'''

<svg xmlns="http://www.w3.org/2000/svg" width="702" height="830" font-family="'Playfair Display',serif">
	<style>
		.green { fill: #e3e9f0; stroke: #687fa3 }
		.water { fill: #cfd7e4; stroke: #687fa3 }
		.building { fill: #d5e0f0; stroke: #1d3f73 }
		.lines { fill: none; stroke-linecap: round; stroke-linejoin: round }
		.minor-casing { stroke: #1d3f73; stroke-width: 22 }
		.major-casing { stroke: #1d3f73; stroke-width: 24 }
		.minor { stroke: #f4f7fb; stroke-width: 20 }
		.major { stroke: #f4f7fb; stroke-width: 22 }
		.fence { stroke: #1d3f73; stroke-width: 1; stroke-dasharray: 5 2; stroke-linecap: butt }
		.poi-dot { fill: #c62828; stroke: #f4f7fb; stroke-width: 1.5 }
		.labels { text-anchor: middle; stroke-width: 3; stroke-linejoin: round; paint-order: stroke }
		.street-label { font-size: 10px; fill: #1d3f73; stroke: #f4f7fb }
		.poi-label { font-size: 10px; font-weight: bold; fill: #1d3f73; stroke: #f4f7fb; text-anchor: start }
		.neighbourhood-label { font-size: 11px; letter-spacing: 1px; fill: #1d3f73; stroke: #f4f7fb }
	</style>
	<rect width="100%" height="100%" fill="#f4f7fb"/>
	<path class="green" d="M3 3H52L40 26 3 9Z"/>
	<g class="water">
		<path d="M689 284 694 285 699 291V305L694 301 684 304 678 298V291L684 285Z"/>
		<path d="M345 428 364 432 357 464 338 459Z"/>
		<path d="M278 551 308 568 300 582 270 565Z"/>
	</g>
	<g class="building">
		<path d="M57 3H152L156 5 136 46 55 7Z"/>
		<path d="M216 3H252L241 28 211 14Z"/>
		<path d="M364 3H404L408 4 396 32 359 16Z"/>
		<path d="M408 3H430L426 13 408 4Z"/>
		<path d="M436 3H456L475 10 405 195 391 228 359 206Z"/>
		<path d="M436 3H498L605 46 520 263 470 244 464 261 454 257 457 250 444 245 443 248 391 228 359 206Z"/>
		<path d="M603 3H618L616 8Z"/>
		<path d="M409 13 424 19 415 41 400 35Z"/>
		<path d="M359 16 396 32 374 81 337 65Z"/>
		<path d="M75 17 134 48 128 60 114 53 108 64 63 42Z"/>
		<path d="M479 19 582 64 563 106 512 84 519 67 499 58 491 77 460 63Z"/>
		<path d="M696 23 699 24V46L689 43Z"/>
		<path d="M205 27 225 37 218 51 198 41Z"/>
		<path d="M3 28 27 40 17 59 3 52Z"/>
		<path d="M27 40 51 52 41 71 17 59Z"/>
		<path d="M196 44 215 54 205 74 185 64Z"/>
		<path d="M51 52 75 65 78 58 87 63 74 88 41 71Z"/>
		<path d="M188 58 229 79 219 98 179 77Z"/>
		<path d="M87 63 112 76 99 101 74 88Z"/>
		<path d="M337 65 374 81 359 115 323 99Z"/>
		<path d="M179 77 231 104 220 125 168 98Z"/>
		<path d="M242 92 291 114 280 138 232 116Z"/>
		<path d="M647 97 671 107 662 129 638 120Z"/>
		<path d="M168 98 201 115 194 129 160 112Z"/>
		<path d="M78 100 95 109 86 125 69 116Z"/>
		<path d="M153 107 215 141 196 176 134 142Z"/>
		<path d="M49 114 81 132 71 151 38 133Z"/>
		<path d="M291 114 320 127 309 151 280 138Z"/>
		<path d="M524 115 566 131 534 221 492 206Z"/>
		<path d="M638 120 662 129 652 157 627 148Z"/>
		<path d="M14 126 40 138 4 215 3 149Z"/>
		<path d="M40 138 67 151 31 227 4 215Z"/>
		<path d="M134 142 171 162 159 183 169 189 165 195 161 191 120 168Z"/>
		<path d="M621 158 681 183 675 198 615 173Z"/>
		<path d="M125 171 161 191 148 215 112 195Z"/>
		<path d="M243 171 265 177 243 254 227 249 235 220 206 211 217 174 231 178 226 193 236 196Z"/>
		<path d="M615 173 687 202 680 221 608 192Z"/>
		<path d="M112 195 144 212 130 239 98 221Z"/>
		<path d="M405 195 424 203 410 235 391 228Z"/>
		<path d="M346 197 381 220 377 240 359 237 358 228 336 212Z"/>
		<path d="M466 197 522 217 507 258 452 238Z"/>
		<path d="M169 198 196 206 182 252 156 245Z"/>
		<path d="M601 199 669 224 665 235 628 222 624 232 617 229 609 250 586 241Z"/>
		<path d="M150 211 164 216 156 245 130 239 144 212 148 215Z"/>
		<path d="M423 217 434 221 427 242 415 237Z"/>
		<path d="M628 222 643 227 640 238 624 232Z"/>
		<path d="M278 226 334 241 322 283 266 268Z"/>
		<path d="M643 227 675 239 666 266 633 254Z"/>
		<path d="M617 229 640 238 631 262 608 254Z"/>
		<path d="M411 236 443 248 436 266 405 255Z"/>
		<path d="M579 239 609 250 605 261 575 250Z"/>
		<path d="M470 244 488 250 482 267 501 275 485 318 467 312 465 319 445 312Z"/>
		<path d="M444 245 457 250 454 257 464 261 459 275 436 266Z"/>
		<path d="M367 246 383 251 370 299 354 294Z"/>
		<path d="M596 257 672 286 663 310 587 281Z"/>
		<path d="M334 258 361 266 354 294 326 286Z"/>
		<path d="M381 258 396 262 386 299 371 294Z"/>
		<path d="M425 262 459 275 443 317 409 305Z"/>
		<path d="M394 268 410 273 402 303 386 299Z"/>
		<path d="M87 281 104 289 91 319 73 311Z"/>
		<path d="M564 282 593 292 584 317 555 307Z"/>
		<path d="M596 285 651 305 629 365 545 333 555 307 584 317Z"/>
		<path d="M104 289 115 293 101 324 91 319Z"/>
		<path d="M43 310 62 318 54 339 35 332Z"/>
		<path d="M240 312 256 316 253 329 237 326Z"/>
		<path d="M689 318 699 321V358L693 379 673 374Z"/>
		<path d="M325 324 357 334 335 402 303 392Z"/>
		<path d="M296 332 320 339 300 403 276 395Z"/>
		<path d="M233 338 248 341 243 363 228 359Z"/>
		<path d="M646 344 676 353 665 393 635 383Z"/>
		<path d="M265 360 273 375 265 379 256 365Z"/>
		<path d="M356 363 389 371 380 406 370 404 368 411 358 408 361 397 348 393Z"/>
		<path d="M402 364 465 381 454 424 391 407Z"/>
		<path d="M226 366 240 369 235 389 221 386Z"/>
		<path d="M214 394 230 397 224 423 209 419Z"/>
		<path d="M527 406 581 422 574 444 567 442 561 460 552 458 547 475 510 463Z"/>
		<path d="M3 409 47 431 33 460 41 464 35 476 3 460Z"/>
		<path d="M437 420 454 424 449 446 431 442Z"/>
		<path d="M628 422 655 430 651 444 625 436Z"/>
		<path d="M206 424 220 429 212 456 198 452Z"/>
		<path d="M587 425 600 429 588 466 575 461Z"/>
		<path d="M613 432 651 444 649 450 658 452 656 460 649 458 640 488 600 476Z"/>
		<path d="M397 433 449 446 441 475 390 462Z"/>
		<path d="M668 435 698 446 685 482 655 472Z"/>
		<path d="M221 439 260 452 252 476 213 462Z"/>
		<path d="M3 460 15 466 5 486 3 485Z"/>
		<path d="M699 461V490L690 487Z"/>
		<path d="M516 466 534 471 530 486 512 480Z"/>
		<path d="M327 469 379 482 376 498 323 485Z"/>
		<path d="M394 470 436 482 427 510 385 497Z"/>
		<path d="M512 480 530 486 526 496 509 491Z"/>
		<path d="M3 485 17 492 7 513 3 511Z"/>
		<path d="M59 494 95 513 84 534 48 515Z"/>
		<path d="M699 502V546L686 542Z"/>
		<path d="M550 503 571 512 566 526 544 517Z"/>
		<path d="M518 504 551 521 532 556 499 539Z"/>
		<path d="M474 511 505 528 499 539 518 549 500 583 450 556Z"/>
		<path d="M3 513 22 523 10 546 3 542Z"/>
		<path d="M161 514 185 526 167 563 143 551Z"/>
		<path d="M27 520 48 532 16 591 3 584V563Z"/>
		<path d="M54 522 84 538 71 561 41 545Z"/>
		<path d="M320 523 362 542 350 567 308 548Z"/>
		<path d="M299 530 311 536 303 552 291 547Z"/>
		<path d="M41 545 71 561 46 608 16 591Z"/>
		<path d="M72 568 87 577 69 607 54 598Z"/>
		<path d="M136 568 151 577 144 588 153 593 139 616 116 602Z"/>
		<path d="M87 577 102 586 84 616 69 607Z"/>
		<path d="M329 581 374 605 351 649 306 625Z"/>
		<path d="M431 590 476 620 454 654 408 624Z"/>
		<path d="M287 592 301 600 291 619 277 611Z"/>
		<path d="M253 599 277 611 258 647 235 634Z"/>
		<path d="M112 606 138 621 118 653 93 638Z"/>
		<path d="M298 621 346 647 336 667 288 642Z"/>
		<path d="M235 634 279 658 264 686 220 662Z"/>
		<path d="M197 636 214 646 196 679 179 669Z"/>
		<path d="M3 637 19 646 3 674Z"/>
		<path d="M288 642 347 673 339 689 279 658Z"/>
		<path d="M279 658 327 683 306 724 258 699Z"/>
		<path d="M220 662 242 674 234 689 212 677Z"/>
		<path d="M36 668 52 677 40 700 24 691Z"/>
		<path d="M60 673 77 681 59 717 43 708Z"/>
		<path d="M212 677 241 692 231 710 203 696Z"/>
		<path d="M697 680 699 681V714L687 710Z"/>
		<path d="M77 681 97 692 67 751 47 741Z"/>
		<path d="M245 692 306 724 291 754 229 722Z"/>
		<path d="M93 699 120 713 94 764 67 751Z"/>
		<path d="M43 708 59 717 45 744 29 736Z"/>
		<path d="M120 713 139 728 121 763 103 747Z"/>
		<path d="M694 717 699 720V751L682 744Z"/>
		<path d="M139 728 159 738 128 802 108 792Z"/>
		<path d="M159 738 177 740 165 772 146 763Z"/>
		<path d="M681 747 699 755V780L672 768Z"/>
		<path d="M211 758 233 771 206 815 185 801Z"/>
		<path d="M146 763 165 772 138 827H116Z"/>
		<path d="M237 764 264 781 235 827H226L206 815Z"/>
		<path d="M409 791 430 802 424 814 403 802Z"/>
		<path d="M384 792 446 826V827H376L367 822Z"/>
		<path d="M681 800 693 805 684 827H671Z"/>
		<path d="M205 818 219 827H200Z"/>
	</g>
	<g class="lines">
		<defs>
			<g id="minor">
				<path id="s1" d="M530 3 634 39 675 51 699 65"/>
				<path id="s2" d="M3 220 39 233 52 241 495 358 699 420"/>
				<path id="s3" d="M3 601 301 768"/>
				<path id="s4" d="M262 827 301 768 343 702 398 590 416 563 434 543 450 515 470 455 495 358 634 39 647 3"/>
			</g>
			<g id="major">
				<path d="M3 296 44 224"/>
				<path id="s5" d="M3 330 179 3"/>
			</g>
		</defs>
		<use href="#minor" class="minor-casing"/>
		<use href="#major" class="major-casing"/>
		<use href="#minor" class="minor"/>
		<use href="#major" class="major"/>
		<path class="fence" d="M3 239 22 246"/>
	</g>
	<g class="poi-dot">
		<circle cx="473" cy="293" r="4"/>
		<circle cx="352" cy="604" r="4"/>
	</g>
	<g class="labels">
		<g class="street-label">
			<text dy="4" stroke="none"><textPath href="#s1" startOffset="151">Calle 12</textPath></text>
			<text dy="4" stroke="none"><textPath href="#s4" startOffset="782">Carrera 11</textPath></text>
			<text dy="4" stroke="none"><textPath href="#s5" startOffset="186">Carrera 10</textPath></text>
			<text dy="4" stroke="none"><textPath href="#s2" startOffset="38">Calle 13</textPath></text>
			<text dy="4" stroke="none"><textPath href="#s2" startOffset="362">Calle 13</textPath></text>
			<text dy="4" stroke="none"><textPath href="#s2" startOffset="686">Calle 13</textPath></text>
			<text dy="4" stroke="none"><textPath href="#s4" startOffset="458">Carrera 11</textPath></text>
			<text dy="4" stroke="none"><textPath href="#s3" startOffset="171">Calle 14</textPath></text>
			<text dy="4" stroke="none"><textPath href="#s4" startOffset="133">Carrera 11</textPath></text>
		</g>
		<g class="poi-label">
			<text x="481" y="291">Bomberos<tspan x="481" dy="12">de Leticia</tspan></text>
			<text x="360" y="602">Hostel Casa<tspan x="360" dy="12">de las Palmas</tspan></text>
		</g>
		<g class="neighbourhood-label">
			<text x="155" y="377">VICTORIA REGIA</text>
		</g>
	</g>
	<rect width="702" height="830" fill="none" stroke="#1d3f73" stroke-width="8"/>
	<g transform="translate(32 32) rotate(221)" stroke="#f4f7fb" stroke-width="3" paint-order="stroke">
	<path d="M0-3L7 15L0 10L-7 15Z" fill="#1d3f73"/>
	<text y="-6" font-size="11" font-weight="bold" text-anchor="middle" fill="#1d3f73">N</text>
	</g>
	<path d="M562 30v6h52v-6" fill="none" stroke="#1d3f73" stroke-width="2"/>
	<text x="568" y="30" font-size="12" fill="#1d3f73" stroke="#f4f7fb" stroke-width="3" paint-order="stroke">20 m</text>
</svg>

'''

From the listing above, repeat exactly the lines starting at the line that includes "#1d3f73; stroke-width: 24" and ending at the line that includes "#c62828; stroke: #f4f7fb;", with nothing outside that span.

		.major-casing { stroke: #1d3f73; stroke-width: 24 }
		.minor { stroke: #f4f7fb; stroke-width: 20 }
		.major { stroke: #f4f7fb; stroke-width: 22 }
		.fence { stroke: #1d3f73; stroke-width: 1; stroke-dasharray: 5 2; stroke-linecap: butt }
		.poi-dot { fill: #c62828; stroke: #f4f7fb; stroke-width: 1.5 }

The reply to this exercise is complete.